From: Oliver O'Halloran
Date: Wed Dec 18 2019 - 09:26:26 EST


On Wed, Dec 18, 2019 at 3:51 AM Rafael J. Wysocki <rafael@xxxxxxxxxx> wrote:
>
> On Tue, Dec 17, 2019 at 3:42 PM Abhishek Goel
> <huntbag@xxxxxxxxxxxxxxxxxx> wrote:
> >
> > Up until now, we did not have a way to tune cpuidle attribute like
> > residency in kernel. This patch adds support for debugfs in cpuidle core.
> > Thereby providing support for tuning cpuidle attributes like residency in
> > kernel at runtime.
>
> This is not a good idea in my view, for a couple of reasons.
>
> First off, if the target residency of an idle state is changed, it
> effectively becomes a different one and all of the statistics
> regarding it become outdated at that point. Synchronizing that would
> be a pain.
>
> Next, governors may get confused if idle state parameters are changed
> on the fly. In particular, the statistics collected by the teo
> governor depend on the target residencies of idle states, so if one of
> them changes, the governor needs to be reloaded.
>
> Next, idle states are expected to be ordered by the target residency
> (and by the exit latency), so their parameters cannot be allowed to
> change freely anyway.
>
> Finally, the idle state parameters are expected to reflect the
> properties of the hardware, which wouldn't hold any more if they were
> allowed to change at any time.

Certainly does sound like a headache.

> > For example: Tuning residency at runtime can be used to quantify governors
> > decision making as governor uses residency as one of the parameter to
> > take decision about the state that needs to be entered while idling.
>
> IMO it would be better to introduce a testing cpuidle driver with an
> artificial set of idle states (or even such that the set of idle
> states to be used by it can be defined by the user e.g. via module
> parameters) for this purpose.

The motivation for this patch isn't really a desire to test / tune the
governor. It's intended to allow working around a performance problem
caused by using high-latency idle states on some interrupt heavy GPU
workload. The interrupts occur around ~30ms apart which is long enough
for the governor to put the CPU into the deeper states and over the
course of long job the additional wakeup latency adds up. The initial
fix someone came up with was cooking the residency values so the
high-latency states had a residency of +50ms to prevent the govenor
from using them. However, that fix is supposed to go into a bit of
firmware I maintain and I'm not terribly happy with the idea. I'm
fairly sure that ~30ms value is workload dependent and personally I
don't think firmware should be making up numbers to trick specific
kernel versions into doing specific things.

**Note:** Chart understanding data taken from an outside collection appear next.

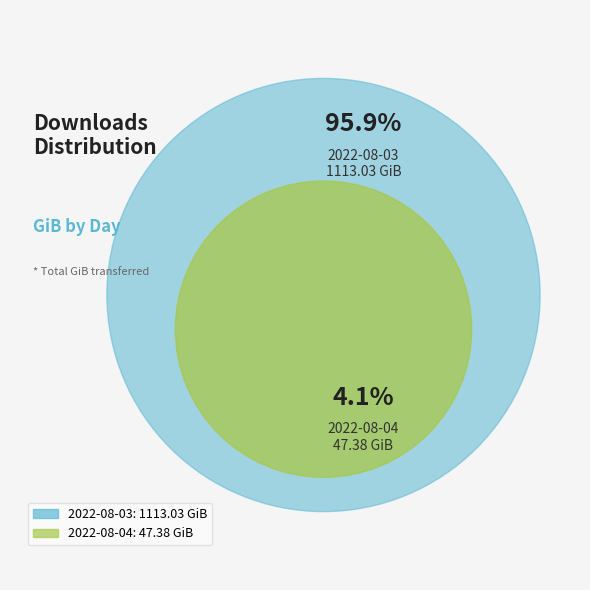

Rank the categories by value from highest to lowest.

2022-08-03, 2022-08-04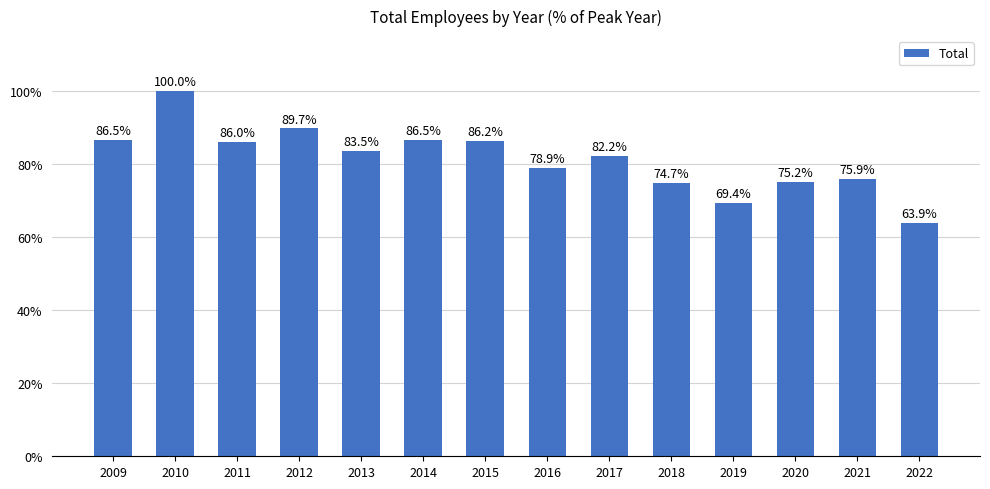

Where is the data nearest to the value 81?

2017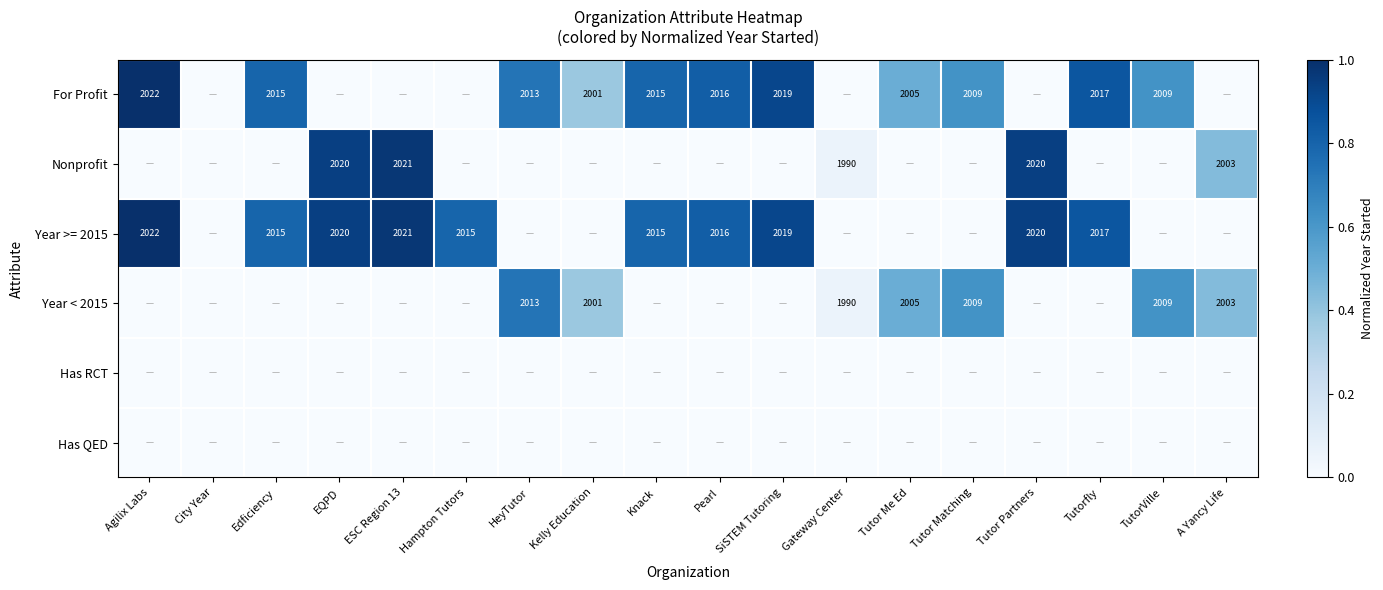

True or false: For Profit has a value of 602 at Tutor Me Ed.

False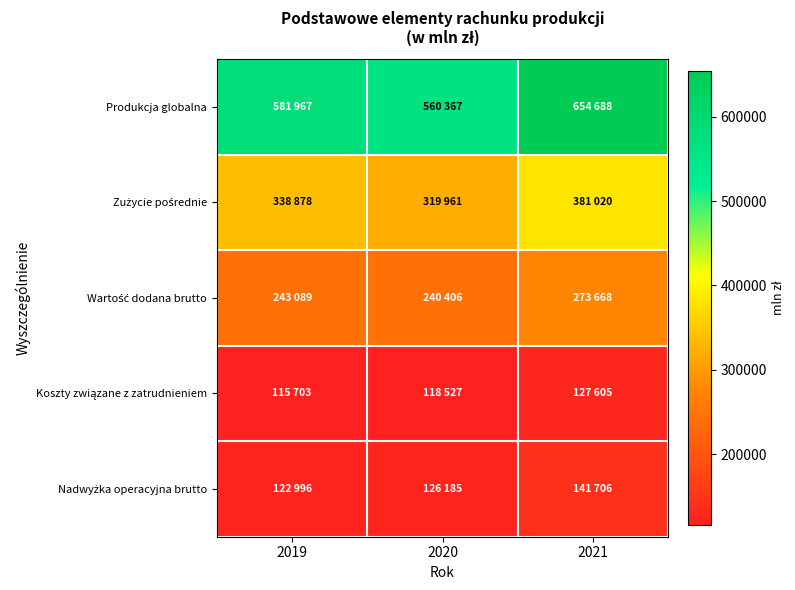

What is the total value across all series at 2020?

1365446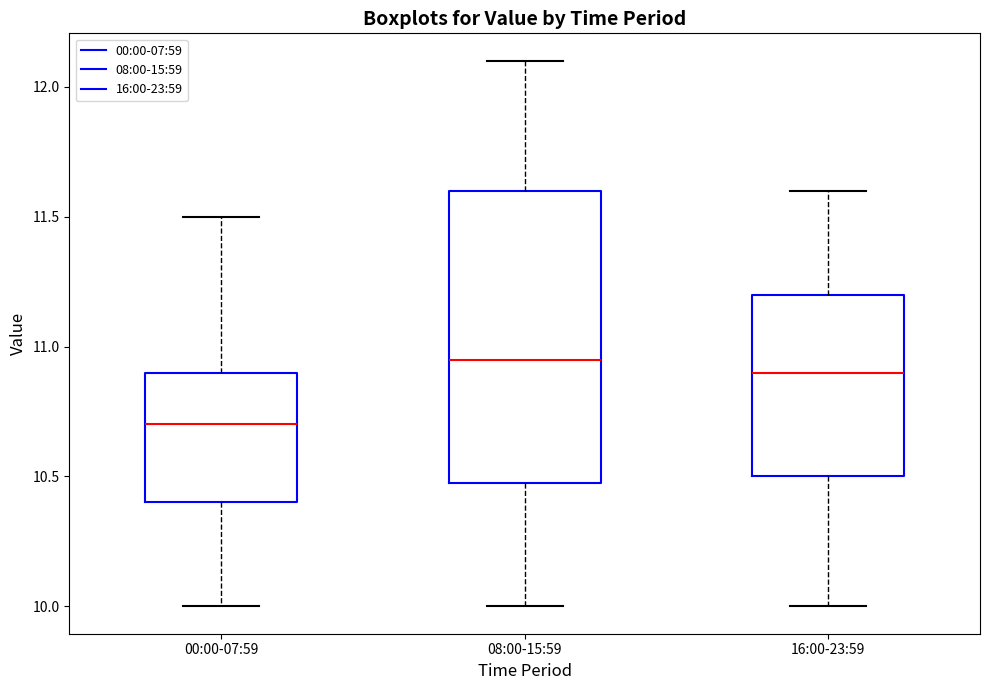

Reading left to right, read every box against the y-axis: the position of its median line, the range the box covers, and the ends of its whiskers. The values are not printed on the chart, so give them approximately, as read against the axis.

00:00-07:59: median 10.70, box 10.40 to 10.90, whiskers 10.00 to 11.50
08:00-15:59: median 10.95, box 10.50 to 11.60, whiskers 10.00 to 12.10
16:00-23:59: median 10.90, box 10.50 to 11.20, whiskers 10.00 to 11.60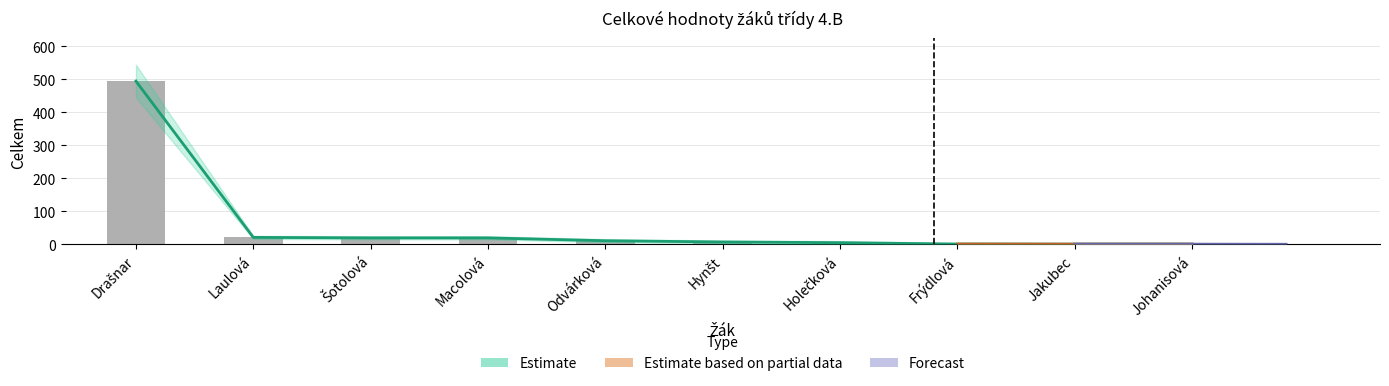

What is the label of the 9th bar from the left?

Jakubec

My impression is the right solution is to have the GPU driver set a PM
QoS constraint on the CPUs receiving interrupts while a job is
on-going. However, interrupt latency sensitivity isn't something
that's unique to GPUs so I'm wondering it it makes sense to have the
governor factor in interrupt traffic when deciding what state to use.
Is that something that's been tried before?

Oliver